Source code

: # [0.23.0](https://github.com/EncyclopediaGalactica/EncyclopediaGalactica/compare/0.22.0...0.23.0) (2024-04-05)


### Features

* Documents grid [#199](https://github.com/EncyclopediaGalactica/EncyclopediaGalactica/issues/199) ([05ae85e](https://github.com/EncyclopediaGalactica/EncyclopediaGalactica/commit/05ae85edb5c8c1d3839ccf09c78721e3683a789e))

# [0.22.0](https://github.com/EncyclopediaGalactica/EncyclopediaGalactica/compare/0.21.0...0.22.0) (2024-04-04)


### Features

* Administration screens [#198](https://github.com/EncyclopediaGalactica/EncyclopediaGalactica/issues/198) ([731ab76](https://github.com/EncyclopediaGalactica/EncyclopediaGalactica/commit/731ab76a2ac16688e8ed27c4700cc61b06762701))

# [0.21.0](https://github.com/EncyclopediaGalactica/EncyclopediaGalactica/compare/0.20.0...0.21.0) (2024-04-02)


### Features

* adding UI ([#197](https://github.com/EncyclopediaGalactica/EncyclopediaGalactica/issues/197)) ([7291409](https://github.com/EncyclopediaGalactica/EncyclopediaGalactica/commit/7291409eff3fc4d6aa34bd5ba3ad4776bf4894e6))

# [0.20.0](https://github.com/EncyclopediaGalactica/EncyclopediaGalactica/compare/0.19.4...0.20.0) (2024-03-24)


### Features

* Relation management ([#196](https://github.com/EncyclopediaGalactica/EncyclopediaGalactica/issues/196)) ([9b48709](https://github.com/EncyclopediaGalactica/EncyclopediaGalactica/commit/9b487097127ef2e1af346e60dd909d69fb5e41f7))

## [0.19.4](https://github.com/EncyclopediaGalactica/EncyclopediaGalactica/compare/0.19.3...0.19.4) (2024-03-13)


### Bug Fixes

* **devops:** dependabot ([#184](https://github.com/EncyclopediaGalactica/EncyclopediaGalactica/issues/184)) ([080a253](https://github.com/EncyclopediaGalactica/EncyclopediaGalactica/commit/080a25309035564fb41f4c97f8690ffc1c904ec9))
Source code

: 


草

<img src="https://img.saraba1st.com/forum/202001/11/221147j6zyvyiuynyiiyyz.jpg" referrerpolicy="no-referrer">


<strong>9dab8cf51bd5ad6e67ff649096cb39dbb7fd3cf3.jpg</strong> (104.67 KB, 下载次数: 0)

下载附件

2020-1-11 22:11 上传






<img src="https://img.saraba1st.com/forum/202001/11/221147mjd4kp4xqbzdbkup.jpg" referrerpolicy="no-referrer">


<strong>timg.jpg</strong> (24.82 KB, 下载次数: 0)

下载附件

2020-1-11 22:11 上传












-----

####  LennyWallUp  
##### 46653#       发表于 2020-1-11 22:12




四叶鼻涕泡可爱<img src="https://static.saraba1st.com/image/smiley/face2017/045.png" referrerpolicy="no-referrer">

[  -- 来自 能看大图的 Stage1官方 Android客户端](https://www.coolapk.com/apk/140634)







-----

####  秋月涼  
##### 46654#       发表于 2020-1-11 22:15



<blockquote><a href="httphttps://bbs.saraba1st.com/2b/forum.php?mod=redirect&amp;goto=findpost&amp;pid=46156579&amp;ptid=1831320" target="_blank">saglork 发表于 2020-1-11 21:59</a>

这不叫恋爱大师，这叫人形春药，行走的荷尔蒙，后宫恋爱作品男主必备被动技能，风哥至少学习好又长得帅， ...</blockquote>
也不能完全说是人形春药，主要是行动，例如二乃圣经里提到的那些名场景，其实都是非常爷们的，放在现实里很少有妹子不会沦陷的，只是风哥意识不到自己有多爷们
==========
→ **TASK TO COMPLETE**
Please swap each "Features" in the lines above for "Enhancements" and reproduce the lines with nothing else altered.

→ **RESPONSE AREA**
Source code

: # [0.23.0](https://github.com/EncyclopediaGalactica/EncyclopediaGalactica/compare/0.22.0...0.23.0) (2024-04-05)


### Enhancements

* Documents grid [#199](https://github.com/EncyclopediaGalactica/EncyclopediaGalactica/issues/199) ([05ae85e](https://github.com/EncyclopediaGalactica/EncyclopediaGalactica/commit/05ae85edb5c8c1d3839ccf09c78721e3683a789e))

# [0.22.0](https://github.com/EncyclopediaGalactica/EncyclopediaGalactica/compare/0.21.0...0.22.0) (2024-04-04)


### Enhancements

* Administration screens [#198](https://github.com/EncyclopediaGalactica/EncyclopediaGalactica/issues/198) ([731ab76](https://github.com/EncyclopediaGalactica/EncyclopediaGalactica/commit/731ab76a2ac16688e8ed27c4700cc61b06762701))

# [0.21.0](https://github.com/EncyclopediaGalactica/EncyclopediaGalactica/compare/0.20.0...0.21.0) (2024-04-02)


### Enhancements

* adding UI ([#197](https://github.com/EncyclopediaGalactica/EncyclopediaGalactica/issues/197)) ([7291409](https://github.com/EncyclopediaGalactica/EncyclopediaGalactica/commit/7291409eff3fc4d6aa34bd5ba3ad4776bf4894e6))

# [0.20.0](https://github.com/EncyclopediaGalactica/EncyclopediaGalactica/compare/0.19.4...0.20.0) (2024-03-24)


### Enhancements

* Relation management ([#196](https://github.com/EncyclopediaGalactica/EncyclopediaGalactica/issues/196)) ([9b48709](https://github.com/EncyclopediaGalactica/EncyclopediaGalactica/commit/9b487097127ef2e1af346e60dd909d69fb5e41f7))

## [0.19.4](https://github.com/EncyclopediaGalactica/EncyclopediaGalactica/compare/0.19.3...0.19.4) (2024-03-13)


### Bug Fixes

* **devops:** dependabot ([#184](https://github.com/EncyclopediaGalactica/EncyclopediaGalactica/issues/184)) ([080a253](https://github.com/EncyclopediaGalactica/EncyclopediaGalactica/commit/080a25309035564fb41f4c97f8690ffc1c904ec9))
Source code

: 


草

<img src="https://img.saraba1st.com/forum/202001/11/221147j6zyvyiuynyiiyyz.jpg" referrerpolicy="no-referrer">


<strong>9dab8cf51bd5ad6e67ff649096cb39dbb7fd3cf3.jpg</strong> (104.67 KB, 下载次数: 0)

下载附件

2020-1-11 22:11 上传






<img src="https://img.saraba1st.com/forum/202001/11/221147mjd4kp4xqbzdbkup.jpg" referrerpolicy="no-referrer">


<strong>timg.jpg</strong> (24.82 KB, 下载次数: 0)

下载附件

2020-1-11 22:11 上传












-----

####  LennyWallUp  
##### 46653#       发表于 2020-1-11 22:12




四叶鼻涕泡可爱<img src="https://static.saraba1st.com/image/smiley/face2017/045.png" referrerpolicy="no-referrer">

[  -- 来自 能看大图的 Stage1官方 Android客户端](https://www.coolapk.com/apk/140634)







-----

####  秋月涼  
##### 46654#       发表于 2020-1-11 22:15



<blockquote><a href="httphttps://bbs.saraba1st.com/2b/forum.php?mod=redirect&amp;goto=findpost&amp;pid=46156579&amp;ptid=1831320" target="_blank">saglork 发表于 2020-1-11 21:59</a>

这不叫恋爱大师，这叫人形春药，行走的荷尔蒙，后宫恋爱作品男主必备被动技能，风哥至少学习好又长得帅， ...</blockquote>
也不能完全说是人形春药，主要是行动，例如二乃圣经里提到的那些名场景，其实都是非常爷们的，放在现实里很少有妹子不会沦陷的，只是风哥意识不到自己有多爷们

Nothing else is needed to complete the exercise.